The first time Churchill was awoken in the middle of the night, it was early April, and God was sending her a message: Go to New York. Those people need you.
“So, 3:30 in the morning, I was on the computer filling out an application,” Churchill says. She had begun receiving calls and emails from recruiters by the start of business hours, and 10 days later, she had taken a leave of absence from Moffitt and was on the road to New York.
Before coming to Moffitt three years ago, Churchill had spent the previous two decades of her career working in the emergency room and critical care. She thinks it’s because of that experience that she was assigned to what was called the “black unit” when she arrived at the Brooklyn hospital. Churchill describes this makeshift ward as the destination for COVID patients who were too sick for even the ICU; for the vast majority of these patients, it was where they went to die.
“By the time they got to me, you couldn’t do anything for them because they were so severely ill,” Churchill says. “It was, keep them alive as long as you can.”
Because the virus is so new, the nurses and doctors were constantly trying different treatments and techniques — from UV light to proning, a maneuver to turn patients on their stomach — to see what worked. Almost nothing did. Churchill estimates anywhere between three and six black unit patients would pass away each night.
“It felt like Groundhog Day every single day,” she recalls. “You would walk into work, and [think], hopefully we only have two people die tonight and not three. Hopefully we only have one person die and not two. Maybe we won’t have anyone die and I can keep them alive tonight. It’s like you were walking into defeat every time you went into work.”
Despite the heavy emotional toll each day took, Churchill and her fellow nurses saw their mission clearly. “I think my purpose was just to be there for the patients,” she says. “I’d pray over them every night. We’d video chat with their families so they could see them.”
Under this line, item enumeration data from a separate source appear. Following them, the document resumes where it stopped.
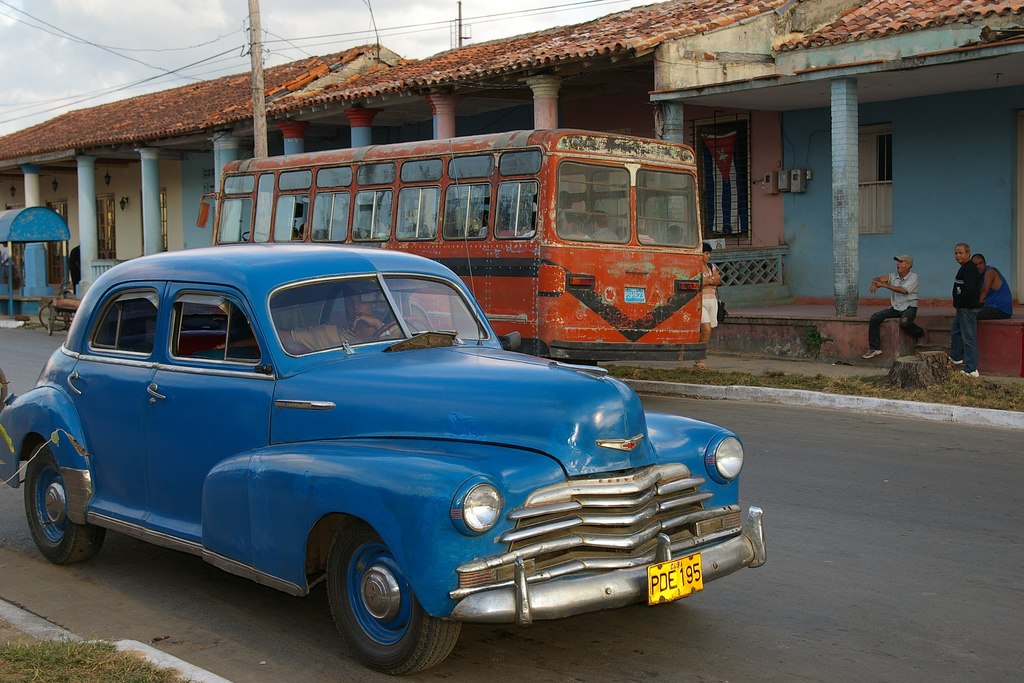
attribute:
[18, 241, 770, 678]
car — blue, vintage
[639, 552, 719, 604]
plate — yellow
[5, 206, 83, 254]
covering — blue, metal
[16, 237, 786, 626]
car — blue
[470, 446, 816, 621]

In the black unit, nurses were randomly assigned to any patient that didn’t already have a nurse attending to them, so Churchill met many patients and families during her eight weeks at the hospital. Families weren’t allowed in the hospital, so the nurses would set up video chats for patients and their loved ones, getting to know them in the process. One family she got to know particularly well was that of her only black unit patient to survive COVID and be released from the hospital. Churchill says the odds were stacked against this patient, who was overweight and had both diabetes and asthma, but she stuck it out.
“She should not have made it. But by golly, that sucker, she made it,” Churchill says with a laugh.
There was not a whole lot of hope to be found in that hospital, she says. Churchill returned to Florida in mid-June, right around the time this state’s caseload began to spike. She’s concerned that some people are not taking the proper precautions to prevent the virus from spreading and fears a possible surge like the one she witnessed in New York.
“This is a real thing, and you have to protect yourself and the others around you,” Churchill says. “You can still do things, but just keep protected.”
She understands the hesitation and even resistance to wearing masks, but considering she and the rest of her nursing team consistently tested negative for both the virus and its antibodies despite being as close as one can be to COVID patients, Churchill says she is living proof that they are effective in stopping the spread.
“I just wish people would take it seriously. It’s for real,” she says. “We don’t want to be another New York, that’s for sure.”